Fortnite was not making money for many years before it finally became the children exploiting successful behemoth it is today.
Do you see the current Unity:
Yes, exactly, and I understand you want them to make a game to force a cultural shift in management, but I think they can not make a successful game without a shift in management first.
there are other examples and they also have packages that are updated like the 3rd person starter project
They are updated to compile and nothing more.
No, you keep mistaking my comments for prescriptions. I’m simply discussing what happened and how it might have been avoided a long time ago.
Right now, Unity is very much set in its ways, the cultural shift has been going for years. From where I’m standing I don’t see any way for it to return to the sort of company it was in 2014 or earlier.
I simply think it’s possible that if Unity had never stopped making games after GooBall we might not be at this point where the engine development is struggling.
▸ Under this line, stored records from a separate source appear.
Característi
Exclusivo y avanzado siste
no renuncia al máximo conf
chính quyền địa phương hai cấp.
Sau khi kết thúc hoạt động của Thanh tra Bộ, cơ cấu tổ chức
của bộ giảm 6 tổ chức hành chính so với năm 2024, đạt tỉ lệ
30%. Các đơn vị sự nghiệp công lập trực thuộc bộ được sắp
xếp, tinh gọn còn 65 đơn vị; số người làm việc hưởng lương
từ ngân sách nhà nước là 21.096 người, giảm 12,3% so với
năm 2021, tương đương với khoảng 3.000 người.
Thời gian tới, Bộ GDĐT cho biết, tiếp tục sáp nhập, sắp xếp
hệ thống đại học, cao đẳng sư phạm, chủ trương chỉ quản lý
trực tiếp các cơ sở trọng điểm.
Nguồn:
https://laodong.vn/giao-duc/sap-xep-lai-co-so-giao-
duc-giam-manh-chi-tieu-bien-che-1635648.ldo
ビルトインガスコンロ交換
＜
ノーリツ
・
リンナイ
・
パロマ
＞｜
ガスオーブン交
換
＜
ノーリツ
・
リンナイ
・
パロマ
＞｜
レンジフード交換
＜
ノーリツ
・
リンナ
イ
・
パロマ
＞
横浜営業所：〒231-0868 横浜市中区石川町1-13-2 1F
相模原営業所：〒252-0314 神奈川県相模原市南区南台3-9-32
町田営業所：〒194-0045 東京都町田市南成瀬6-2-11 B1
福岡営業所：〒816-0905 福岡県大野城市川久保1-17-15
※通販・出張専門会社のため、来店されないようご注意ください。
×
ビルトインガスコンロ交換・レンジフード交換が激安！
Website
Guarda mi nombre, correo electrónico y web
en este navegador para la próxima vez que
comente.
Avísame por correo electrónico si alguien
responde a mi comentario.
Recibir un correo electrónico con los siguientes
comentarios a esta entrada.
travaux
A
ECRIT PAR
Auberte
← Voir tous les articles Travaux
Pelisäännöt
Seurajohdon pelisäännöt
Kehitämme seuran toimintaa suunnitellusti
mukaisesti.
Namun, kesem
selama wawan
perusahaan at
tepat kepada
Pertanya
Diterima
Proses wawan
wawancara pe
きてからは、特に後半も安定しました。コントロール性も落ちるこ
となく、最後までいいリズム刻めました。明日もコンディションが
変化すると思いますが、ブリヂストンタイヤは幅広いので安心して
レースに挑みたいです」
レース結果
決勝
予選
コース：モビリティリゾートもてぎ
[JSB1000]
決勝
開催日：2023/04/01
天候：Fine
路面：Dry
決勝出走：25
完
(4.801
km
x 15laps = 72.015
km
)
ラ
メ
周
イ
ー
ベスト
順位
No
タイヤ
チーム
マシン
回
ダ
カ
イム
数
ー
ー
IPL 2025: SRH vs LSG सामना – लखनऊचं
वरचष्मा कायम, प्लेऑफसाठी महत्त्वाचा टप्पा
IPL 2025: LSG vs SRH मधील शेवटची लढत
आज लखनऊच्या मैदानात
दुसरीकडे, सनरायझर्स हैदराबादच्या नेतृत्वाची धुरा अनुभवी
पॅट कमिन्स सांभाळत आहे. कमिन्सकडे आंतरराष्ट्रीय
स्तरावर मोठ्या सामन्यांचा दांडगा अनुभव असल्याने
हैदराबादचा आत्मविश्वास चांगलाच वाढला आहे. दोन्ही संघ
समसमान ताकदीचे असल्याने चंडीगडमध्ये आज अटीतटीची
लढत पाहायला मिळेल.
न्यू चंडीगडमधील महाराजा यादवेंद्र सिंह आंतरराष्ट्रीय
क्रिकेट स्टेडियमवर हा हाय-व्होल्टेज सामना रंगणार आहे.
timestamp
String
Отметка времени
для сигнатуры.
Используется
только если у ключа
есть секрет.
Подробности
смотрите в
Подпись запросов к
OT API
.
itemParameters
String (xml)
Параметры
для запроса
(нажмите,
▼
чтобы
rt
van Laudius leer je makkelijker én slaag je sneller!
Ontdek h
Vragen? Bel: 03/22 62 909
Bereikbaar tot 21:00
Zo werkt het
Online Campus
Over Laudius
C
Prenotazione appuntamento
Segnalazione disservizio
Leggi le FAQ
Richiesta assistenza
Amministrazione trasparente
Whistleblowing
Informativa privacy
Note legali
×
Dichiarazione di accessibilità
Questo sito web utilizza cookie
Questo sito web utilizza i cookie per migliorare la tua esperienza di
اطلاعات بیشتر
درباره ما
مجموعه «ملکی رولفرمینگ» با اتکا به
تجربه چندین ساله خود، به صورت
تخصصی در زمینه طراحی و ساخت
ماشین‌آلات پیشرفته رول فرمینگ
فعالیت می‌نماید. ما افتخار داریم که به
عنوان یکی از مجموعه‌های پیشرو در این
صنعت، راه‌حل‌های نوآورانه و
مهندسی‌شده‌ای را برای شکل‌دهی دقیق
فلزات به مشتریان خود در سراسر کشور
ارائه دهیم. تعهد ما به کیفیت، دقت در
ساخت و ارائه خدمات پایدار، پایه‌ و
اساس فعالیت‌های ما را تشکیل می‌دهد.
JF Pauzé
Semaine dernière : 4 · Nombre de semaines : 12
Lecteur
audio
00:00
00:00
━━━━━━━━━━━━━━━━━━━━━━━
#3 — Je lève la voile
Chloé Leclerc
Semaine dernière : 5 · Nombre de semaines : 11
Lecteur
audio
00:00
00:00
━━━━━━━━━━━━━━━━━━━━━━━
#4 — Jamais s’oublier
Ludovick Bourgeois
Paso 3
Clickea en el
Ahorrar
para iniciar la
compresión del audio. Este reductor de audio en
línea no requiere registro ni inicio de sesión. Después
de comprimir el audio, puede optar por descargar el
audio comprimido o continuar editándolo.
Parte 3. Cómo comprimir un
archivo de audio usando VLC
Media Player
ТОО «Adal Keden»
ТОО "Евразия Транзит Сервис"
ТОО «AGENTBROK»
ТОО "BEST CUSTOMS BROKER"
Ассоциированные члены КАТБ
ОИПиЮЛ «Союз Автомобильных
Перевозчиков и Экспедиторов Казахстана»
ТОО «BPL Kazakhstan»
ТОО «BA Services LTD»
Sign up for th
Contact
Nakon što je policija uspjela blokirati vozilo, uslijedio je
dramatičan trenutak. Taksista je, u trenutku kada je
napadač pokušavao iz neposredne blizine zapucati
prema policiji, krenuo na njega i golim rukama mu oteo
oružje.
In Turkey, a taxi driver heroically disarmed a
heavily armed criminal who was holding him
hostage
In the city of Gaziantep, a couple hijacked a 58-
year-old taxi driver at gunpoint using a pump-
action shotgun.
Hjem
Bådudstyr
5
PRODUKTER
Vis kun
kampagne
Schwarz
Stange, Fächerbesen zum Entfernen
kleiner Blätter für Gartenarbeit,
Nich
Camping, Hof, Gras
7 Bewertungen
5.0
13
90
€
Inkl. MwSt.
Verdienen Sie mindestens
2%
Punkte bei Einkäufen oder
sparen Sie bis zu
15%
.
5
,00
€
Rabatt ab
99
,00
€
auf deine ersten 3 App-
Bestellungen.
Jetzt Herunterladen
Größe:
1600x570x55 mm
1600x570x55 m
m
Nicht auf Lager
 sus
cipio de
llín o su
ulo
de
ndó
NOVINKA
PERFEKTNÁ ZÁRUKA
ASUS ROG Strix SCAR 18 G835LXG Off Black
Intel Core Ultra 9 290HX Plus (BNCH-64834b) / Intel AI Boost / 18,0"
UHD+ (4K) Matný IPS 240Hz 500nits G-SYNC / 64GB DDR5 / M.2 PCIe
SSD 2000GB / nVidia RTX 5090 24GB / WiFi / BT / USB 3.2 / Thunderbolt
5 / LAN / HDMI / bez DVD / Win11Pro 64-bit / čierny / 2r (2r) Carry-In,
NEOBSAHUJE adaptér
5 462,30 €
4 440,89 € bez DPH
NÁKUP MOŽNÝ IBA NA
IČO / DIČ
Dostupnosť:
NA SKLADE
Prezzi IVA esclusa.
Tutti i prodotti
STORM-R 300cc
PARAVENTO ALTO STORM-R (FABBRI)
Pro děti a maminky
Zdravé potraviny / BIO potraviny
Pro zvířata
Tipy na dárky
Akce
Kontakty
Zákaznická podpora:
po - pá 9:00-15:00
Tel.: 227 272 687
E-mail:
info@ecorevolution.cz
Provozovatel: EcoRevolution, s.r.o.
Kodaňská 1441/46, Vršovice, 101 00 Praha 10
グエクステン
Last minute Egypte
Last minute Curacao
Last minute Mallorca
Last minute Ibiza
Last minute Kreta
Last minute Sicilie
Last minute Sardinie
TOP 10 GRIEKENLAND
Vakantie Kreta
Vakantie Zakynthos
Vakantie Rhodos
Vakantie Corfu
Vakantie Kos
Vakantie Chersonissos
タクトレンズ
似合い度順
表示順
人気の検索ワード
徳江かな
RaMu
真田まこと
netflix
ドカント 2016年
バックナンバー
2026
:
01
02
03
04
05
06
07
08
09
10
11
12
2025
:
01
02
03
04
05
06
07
We can clearly see the difference when we compare it to Epic, a company still neck deep in actual game development, who are stuffing big new features into their engine like it’s nobody’s business.
Your previous posts still don’t read, to me, like this is true even on hindsight after you stated it clearly here, but okay. Maybe it’s my dislike for ‘what if’ hypotheticals.
the Viking Village has some bugs fixed and GI improved and BoD has also some bugs fixes… that’s something, those demos are pretty old but you can still using them on newer versions of unity which imo is good
Book of the Dead and Viking Village have almost no value to them. Lyra is a game framework whereas these two are just graphical demos. I’ve not bothered to look at 3D Game Kit but I suspect it’s not that useful either.